For African Americans who had expected better returns for their wartime service at home and abroad, peace brought great disillusionment. Northward migration conferred some political rights and some increased economic power but did nothing to change African Americans' status as second class citizens and in fact spurred more incidents of mistreatment. Each new lynching deepened resentment, and accounts of African-American soldiers hanged without cause by military police in Europe further embittered African Americans. But the population shifts and renewed commitment to the ideals of equality and democracy that war brought on also gave birth to a new generation of educated African Americans committed to achieving more, both socially and culturally, than had been even dreamed of by their forebears. The Harlem Renaissance drew its strength from the sons and daughters of African Americans who had migrated North during the war. And common experiences pulled the African-American community together, building solidarity in the demand for racial equality.

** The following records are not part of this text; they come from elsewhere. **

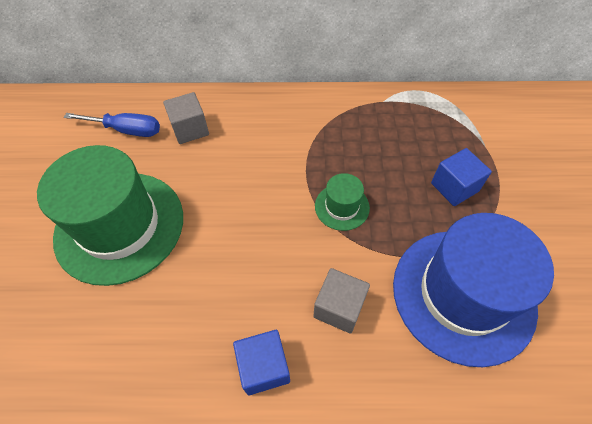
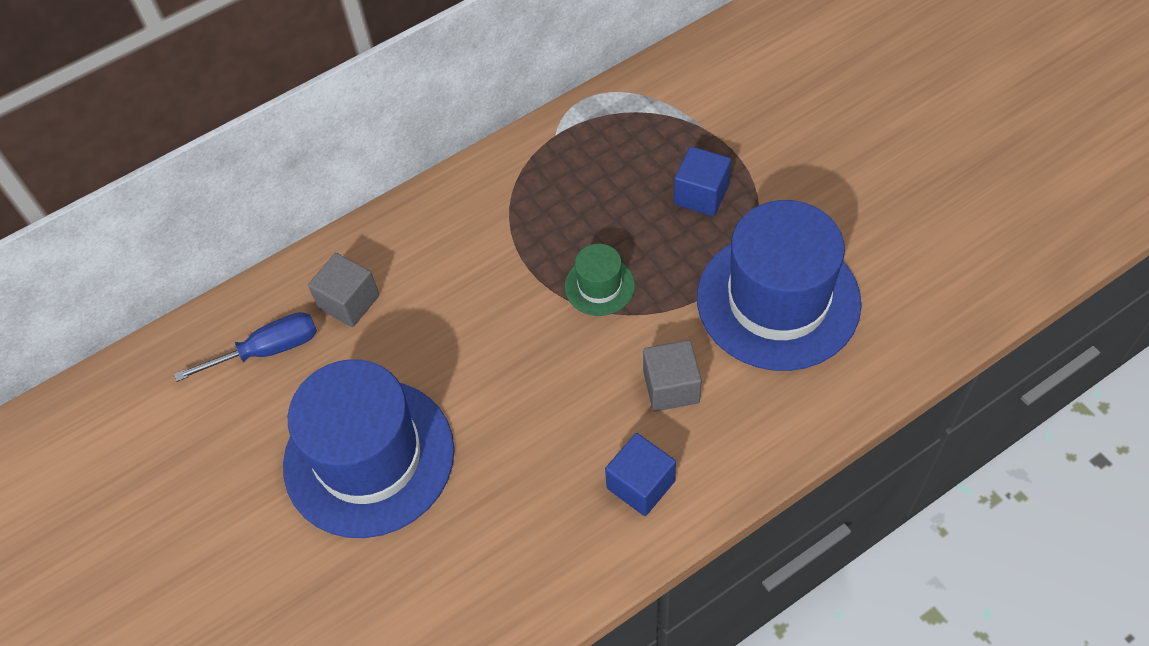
camera: 30 degrees left, 0 degrees up
green hat [37,145,183,286] -> blue hat [283,359,454,538]

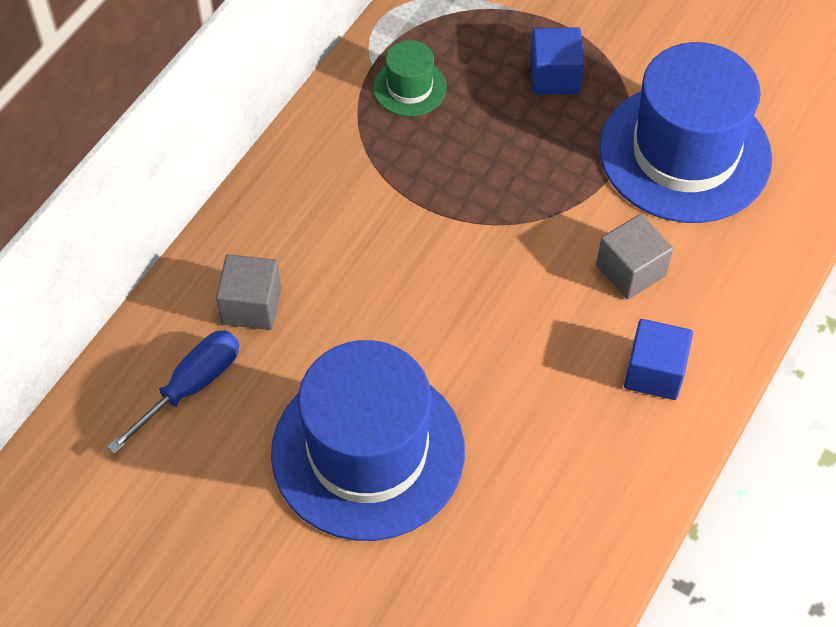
camera: 30 degrees left, 0 degrees up
green hat [565,244,635,316] -> green hat moved to [373,40,447,116]

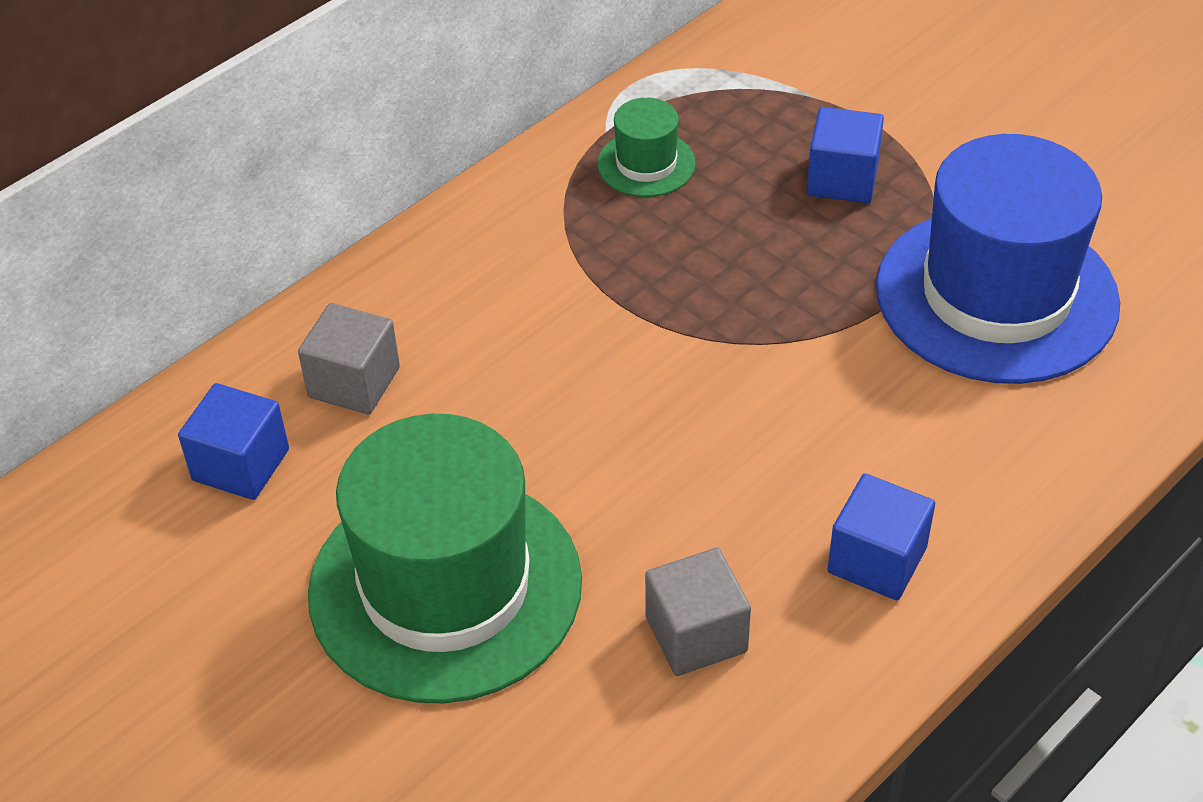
camera: 15 degrees right, 10 degrees down
blue screwdriver [107,330,239,454] -> blue cube [178,383,289,500]
blue hat [271,340,465,541] -> green hat [308,414,582,703]
grey cube [596,214,673,299] -> grey cube moved to [645,548,751,676]

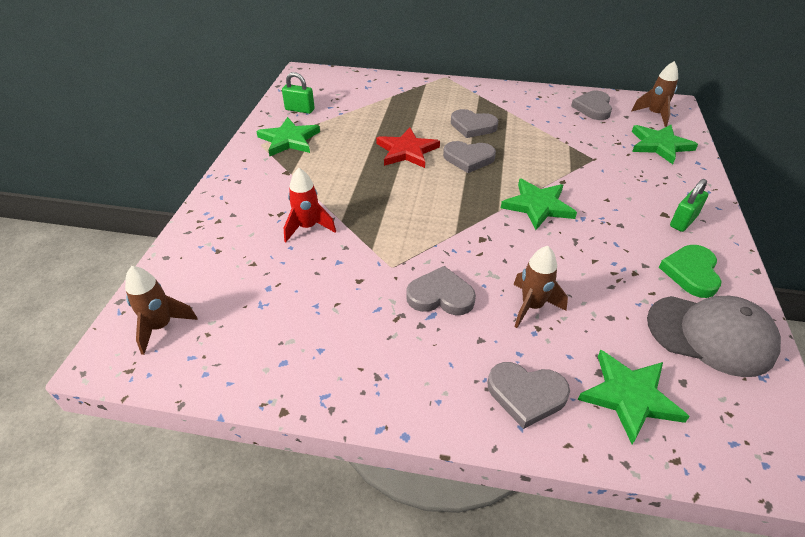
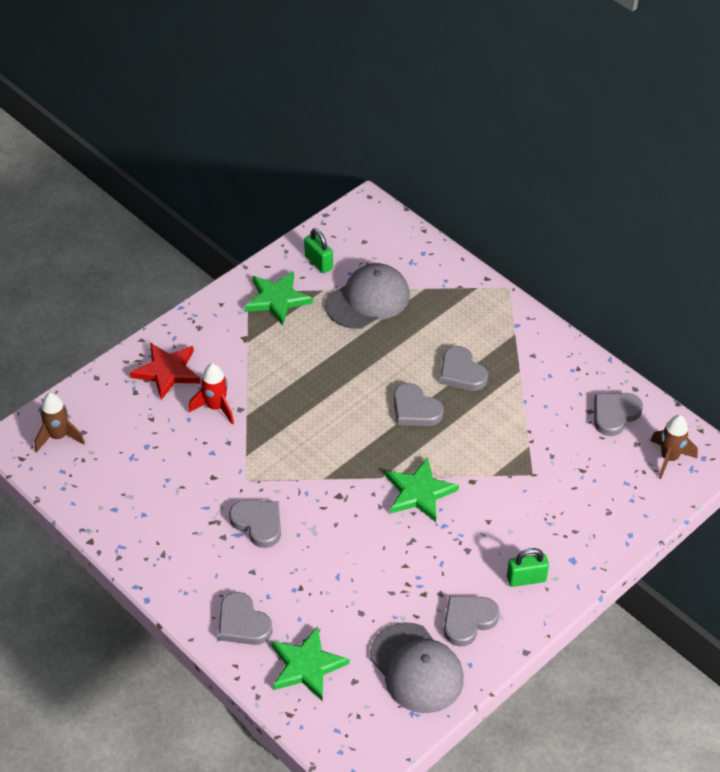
camera: 35 degrees right, 5 degrees up
red star [376,127,440,168] -> red star moved to [130,343,201,400]
brown rocket [513,246,568,328] -> none
green star [632,125,698,164] -> none
green heart [659,245,722,298] -> grey heart [444,596,500,647]
none -> grey cap [325,263,410,329]

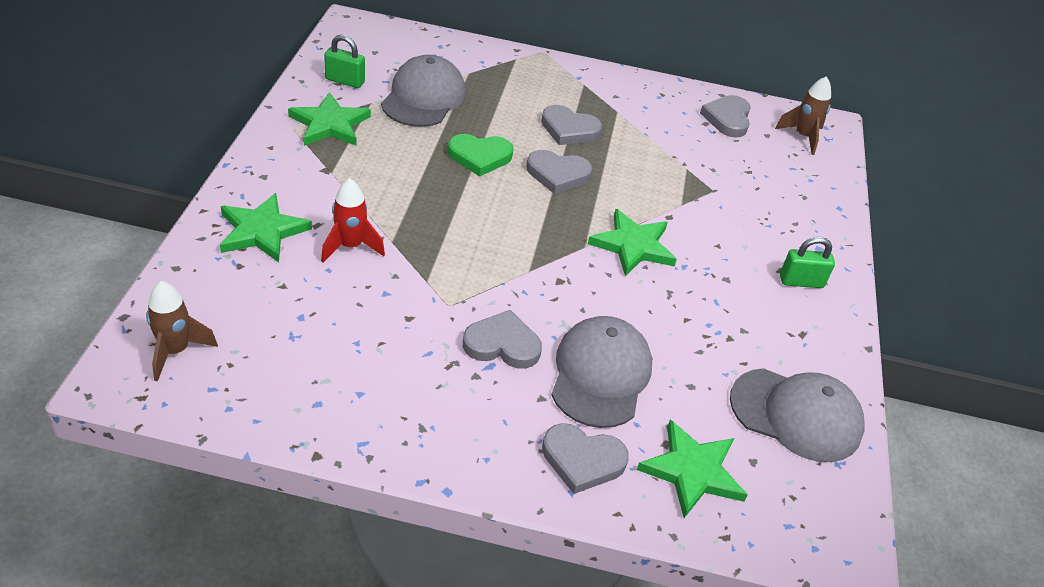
camera: 40 degrees left, 5 degrees down
red star [130,343,201,400] -> green star [220,193,312,262]
grey heart [444,596,500,647] -> none
green padlock [507,548,549,587] -> green padlock turned 45 degrees clockwise [780,237,835,288]
none -> green heart [448,134,513,176]
none -> grey cap [551,316,652,428]

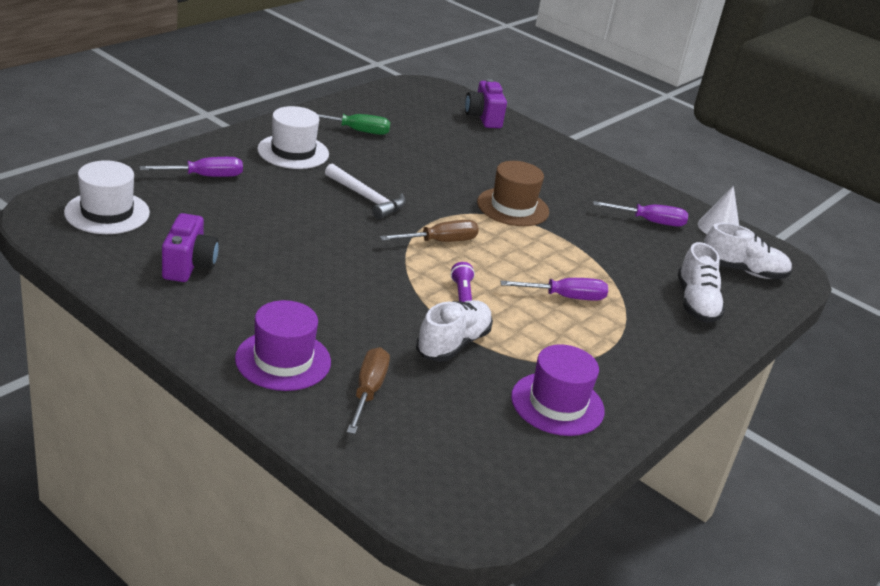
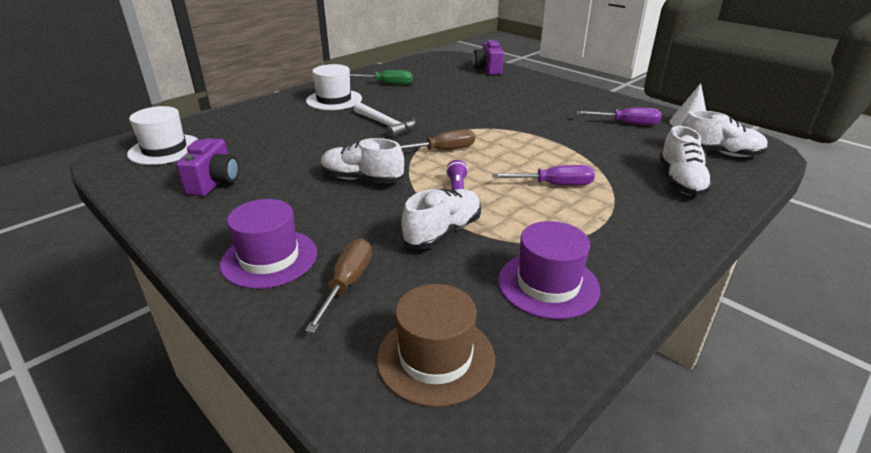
camera: 10 degrees right, 0 degrees up
purple screwdriver [140,157,243,177] -> none
brown hat [477,161,549,226] -> brown hat moved to [377,284,495,407]
none -> white shoe [321,138,404,184]

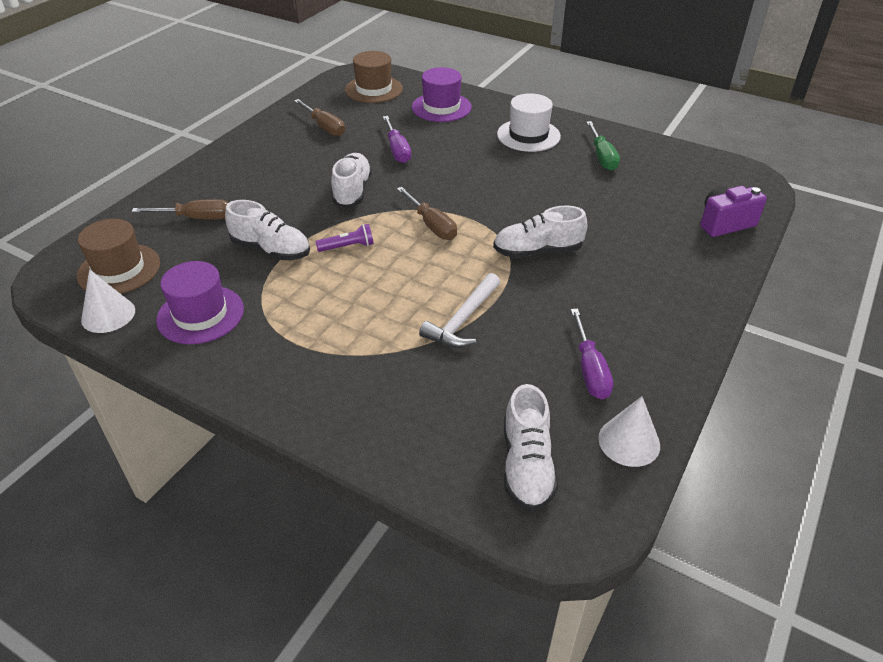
camera: 75 degrees right, 10 degrees up
white hat [127,106,198,165] -> brown hat [345,51,403,103]
purple camera [176,138,239,196] -> brown screwdriver [294,99,345,136]
purple hat [220,199,317,289] -> purple hat moved to [412,67,472,122]
white hammer [354,102,416,138] -> white hammer moved to [419,273,500,348]
purple screwdriver [492,165,595,185] -> purple screwdriver moved to [383,116,411,163]
white shoe [659,126,713,196] -> white shoe moved to [493,206,587,258]
none -> white cone [81,270,135,333]

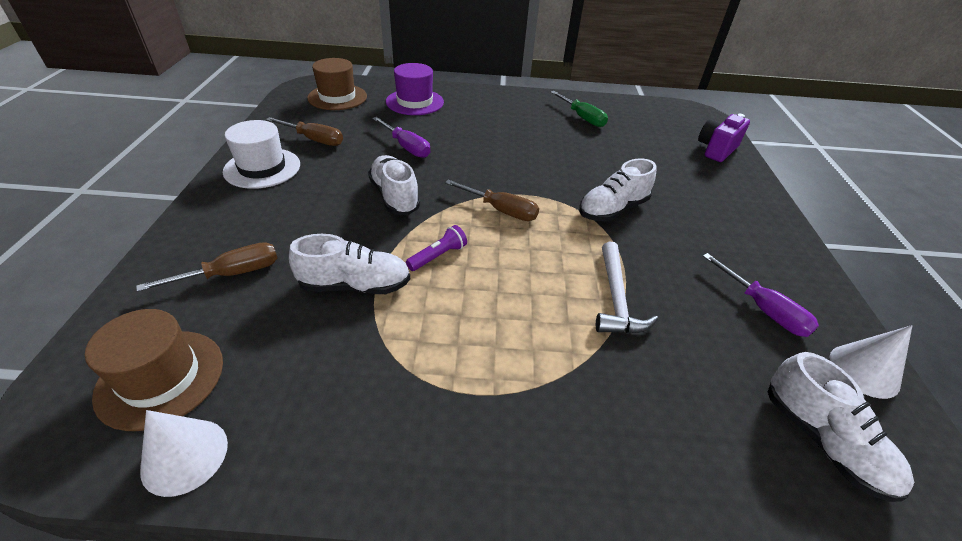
camera: 30 degrees left, 0 degrees up
purple hat [156,261,244,344] -> none
white hat [497,93,561,152] -> white hat moved to [223,120,300,189]

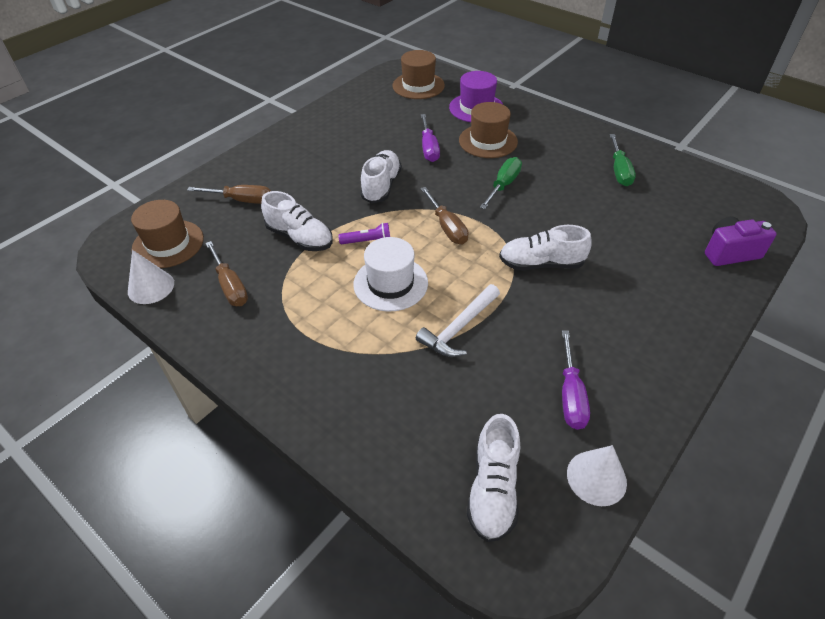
camera: 40 degrees right, 5 degrees up
white hat [223,120,300,189] -> white hat moved to [353,237,428,312]
brown screwdriver [266,117,343,146] -> brown screwdriver moved to [206,241,248,306]
none -> brown hat [459,102,518,158]
none -> green screwdriver [480,157,522,209]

Men like W. E. B. DuBois took up where the Daniel Macks left off, calling upon African Americans of all classes to fight for freedom at home. Decades later, African Americans would march to World War II determined to secure a double victory—one for their country abroad against the Axis Powers and one for their race at home against inequality and segregation. When they returned to America, they were more resolved than ever to secure the liberties African Americans had dreamed of in World War I, and their determination jumpstarted the American Civil Rights movement.

bibliography

Barbeau, Arthur E., and Florette Henri. The Unknown Soldiers: Black American Troops in World War I. Philadelphia: Temple University Press, 1974.

MacGregor, Morris J. Integration of the Armed Forces, 1940-1965. Washington, DC: Center of Military History, U.S. Army: 1981.

Nalty, Bernard C. Strength for the Fight: A History of Black Americans in the Military. New York: Free Press, 1986.

Woodward, C. Vann. The Strange Career of Jim Crow, 3d revised edition. New York: Oxford University Press, 1974.